[[ Data section, beginning ]]
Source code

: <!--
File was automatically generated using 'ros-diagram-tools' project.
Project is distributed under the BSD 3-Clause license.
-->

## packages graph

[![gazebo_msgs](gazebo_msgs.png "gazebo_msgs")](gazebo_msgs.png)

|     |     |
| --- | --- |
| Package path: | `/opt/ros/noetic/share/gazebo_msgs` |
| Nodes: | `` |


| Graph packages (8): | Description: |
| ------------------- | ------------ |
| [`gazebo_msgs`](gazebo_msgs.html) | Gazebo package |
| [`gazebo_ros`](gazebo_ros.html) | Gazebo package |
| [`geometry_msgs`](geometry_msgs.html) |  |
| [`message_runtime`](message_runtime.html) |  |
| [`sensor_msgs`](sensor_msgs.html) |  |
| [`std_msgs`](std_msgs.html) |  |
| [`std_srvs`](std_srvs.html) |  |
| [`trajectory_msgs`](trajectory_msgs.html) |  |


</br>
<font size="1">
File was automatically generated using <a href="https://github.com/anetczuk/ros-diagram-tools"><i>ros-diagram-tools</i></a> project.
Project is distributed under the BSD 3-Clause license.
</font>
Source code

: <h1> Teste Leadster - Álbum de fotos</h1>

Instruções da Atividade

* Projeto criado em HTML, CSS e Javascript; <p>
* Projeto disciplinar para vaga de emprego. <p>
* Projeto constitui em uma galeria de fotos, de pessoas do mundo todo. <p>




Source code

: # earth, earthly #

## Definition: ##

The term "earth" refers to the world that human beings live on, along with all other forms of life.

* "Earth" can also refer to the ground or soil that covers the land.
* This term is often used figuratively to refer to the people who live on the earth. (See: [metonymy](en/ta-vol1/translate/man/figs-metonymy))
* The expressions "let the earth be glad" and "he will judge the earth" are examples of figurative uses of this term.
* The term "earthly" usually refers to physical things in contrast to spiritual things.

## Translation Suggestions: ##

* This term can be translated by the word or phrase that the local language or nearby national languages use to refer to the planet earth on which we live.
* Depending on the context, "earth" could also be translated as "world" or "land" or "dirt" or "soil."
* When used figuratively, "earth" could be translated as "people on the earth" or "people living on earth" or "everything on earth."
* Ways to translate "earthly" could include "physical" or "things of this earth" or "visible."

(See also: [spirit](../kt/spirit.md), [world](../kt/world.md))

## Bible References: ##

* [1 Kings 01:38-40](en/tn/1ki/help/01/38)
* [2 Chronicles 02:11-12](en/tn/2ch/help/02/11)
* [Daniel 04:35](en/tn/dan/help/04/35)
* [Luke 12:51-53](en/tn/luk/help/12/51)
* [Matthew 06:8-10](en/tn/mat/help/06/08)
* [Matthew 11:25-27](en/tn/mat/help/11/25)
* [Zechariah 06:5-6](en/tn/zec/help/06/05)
[[ Data section, end ]]
■ Brief ■
Rewrite all of the items, replacing each occurrence of "Source code" with "Markup" and leaving everything else unchanged.

■ Task output ■
Markup

: <!--
File was automatically generated using 'ros-diagram-tools' project.
Project is distributed under the BSD 3-Clause license.
-->

## packages graph

[![gazebo_msgs](gazebo_msgs.png "gazebo_msgs")](gazebo_msgs.png)

|     |     |
| --- | --- |
| Package path: | `/opt/ros/noetic/share/gazebo_msgs` |
| Nodes: | `` |


| Graph packages (8): | Description: |
| ------------------- | ------------ |
| [`gazebo_msgs`](gazebo_msgs.html) | Gazebo package |
| [`gazebo_ros`](gazebo_ros.html) | Gazebo package |
| [`geometry_msgs`](geometry_msgs.html) |  |
| [`message_runtime`](message_runtime.html) |  |
| [`sensor_msgs`](sensor_msgs.html) |  |
| [`std_msgs`](std_msgs.html) |  |
| [`std_srvs`](std_srvs.html) |  |
| [`trajectory_msgs`](trajectory_msgs.html) |  |


</br>
<font size="1">
File was automatically generated using <a href="https://github.com/anetczuk/ros-diagram-tools"><i>ros-diagram-tools</i></a> project.
Project is distributed under the BSD 3-Clause license.
</font>
Markup

: <h1> Teste Leadster - Álbum de fotos</h1>

Instruções da Atividade

* Projeto criado em HTML, CSS e Javascript; <p>
* Projeto disciplinar para vaga de emprego. <p>
* Projeto constitui em uma galeria de fotos, de pessoas do mundo todo. <p>




Markup

: # earth, earthly #

## Definition: ##

The term "earth" refers to the world that human beings live on, along with all other forms of life.

* "Earth" can also refer to the ground or soil that covers the land.
* This term is often used figuratively to refer to the people who live on the earth. (See: [metonymy](en/ta-vol1/translate/man/figs-metonymy))
* The expressions "let the earth be glad" and "he will judge the earth" are examples of figurative uses of this term.
* The term "earthly" usually refers to physical things in contrast to spiritual things.

## Translation Suggestions: ##

* This term can be translated by the word or phrase that the local language or nearby national languages use to refer to the planet earth on which we live.
* Depending on the context, "earth" could also be translated as "world" or "land" or "dirt" or "soil."
* When used figuratively, "earth" could be translated as "people on the earth" or "people living on earth" or "everything on earth."
* Ways to translate "earthly" could include "physical" or "things of this earth" or "visible."

(See also: [spirit](../kt/spirit.md), [world](../kt/world.md))

## Bible References: ##

* [1 Kings 01:38-40](en/tn/1ki/help/01/38)
* [2 Chronicles 02:11-12](en/tn/2ch/help/02/11)
* [Daniel 04:35](en/tn/dan/help/04/35)
* [Luke 12:51-53](en/tn/luk/help/12/51)
* [Matthew 06:8-10](en/tn/mat/help/06/08)
* [Matthew 11:25-27](en/tn/mat/help/11/25)
* [Zechariah 06:5-6](en/tn/zec/help/06/05)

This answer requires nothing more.